Na opinião de Reilhac, a comunidade XR – que ainda está a encontrar o seu alcance e a procurar um modelo de distribuição eficaz – continua a ser demasiado pequena para ser vista como uma ameaça à indústria do entretenimento tradicional. “Quase não há mercado [for XR work]. Não há dinheiro nisso. E eu acho que isso é realmente uma bela característica da comunidade. Ainda é uma espécie de utopia, baseada em todos se ajudando e compartilhando ideias, porque ninguém está nisso por dinheiro. Portanto, não creio que os estúdios nos associem à IA. E mesmo que o fizessem, não somos significativos o suficiente para sermos uma ameaça.”
Em outro lugar da ilha, conheço Paul Raphael, cofundador da empresa de arte imersiva Felix & Paul Studios e cocriador da animação de mídia mista The Storyteller: The Seven Ravens, de Jim Henson. Raphael explica que a maioria dos criadores de XR são agentes independentes, não sindicalizados e ainda trabalhando nos limites experimentais da indústria do entretenimento.

“As leis e diretrizes da União não se aplicam realmente ao mundo XR”, diz ele. “O fato de ser um meio novo significa que ainda não está regulamentado. Mas à medida que avançamos, terá que ser. Neste momento, a forma de arte é suficientemente pequena e jovem, e os canais de distribuição ainda não existem, o que significa que ainda não atingiu um público de massa. Assim que isso acontecer, a situação mudará. Se os sindicatos conseguirem sobreviver às greves, não tenho dúvidas de que a indústria XR acabará por se tornar parte dessa estrutura.”
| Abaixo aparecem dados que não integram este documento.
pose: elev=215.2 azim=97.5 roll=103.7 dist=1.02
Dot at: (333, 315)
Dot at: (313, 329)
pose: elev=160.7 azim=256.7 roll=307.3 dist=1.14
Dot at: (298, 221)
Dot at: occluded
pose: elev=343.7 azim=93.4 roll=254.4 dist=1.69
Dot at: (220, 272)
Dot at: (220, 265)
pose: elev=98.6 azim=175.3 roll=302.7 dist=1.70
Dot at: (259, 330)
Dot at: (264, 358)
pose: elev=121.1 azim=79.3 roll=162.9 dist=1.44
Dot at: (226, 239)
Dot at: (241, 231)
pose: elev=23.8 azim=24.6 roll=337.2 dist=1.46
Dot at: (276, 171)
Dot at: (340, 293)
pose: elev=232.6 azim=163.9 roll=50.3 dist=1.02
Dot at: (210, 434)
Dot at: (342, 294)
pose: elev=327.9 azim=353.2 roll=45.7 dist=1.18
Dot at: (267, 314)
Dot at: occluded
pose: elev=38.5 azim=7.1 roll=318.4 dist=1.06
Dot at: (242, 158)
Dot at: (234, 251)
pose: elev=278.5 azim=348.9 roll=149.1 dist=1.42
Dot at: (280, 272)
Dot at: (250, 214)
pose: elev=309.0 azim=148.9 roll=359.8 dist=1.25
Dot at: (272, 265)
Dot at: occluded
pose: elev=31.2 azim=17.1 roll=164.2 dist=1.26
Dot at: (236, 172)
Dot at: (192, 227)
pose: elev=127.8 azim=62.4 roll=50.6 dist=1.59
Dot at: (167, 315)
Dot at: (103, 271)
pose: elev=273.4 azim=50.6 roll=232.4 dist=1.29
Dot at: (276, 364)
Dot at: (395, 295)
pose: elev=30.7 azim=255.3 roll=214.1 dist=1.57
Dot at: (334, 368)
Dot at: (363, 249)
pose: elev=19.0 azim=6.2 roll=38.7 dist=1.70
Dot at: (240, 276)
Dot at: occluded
após a promoção do boletim informativo
Raphael usou IA preditiva como ferramenta em The Seven Ravens para auxiliar no rastreamento da animação digital da exposição. Com o Tulpamante, porém, o papel da tecnologia é mais central. A IA generativa explora efetivamente o arquivo de informações que recebe de cada visitante. Ele edita e ilustra digitalmente suas respostas escritas e depois as devolve na forma de uma auditoria espiritual onírica. “O desejo de explorar terras distantes atrai você, ressoando profundamente em seu ser”, diz a impressão do computador que recebo no final da minha visita. “O apelo do Canadá, México, Argentina e Japão ressoa juntamente com os seus compromissos familiares e restrições financeiras.” Também tenho certeza de que todas as informações que digitei no início serão excluídas no instante em que a experiência for concluída
Niederhauser passou a última semana em Veneza, garantindo o bom andamento da exposição e observando as reações de quem a experimenta. Alguns saem chorosos e alegres. Outros, porém, emergem desconcertados e perturbados. Essa amplitude de resposta fez de Tulpamante um dos sucessos do festival deste ano. Mas também reflecte a nossa própria ambivalência em relação à IA generativa, a nossa relação tensa com uma tecnologia que é liderada tanto pelo melhor como pelo pior da humanidade. O futuro será interessante e não significa necessariamente um desastre. “A IA não é o bem final”, diz Niederhauser. “Mas também não é o mal supremo.”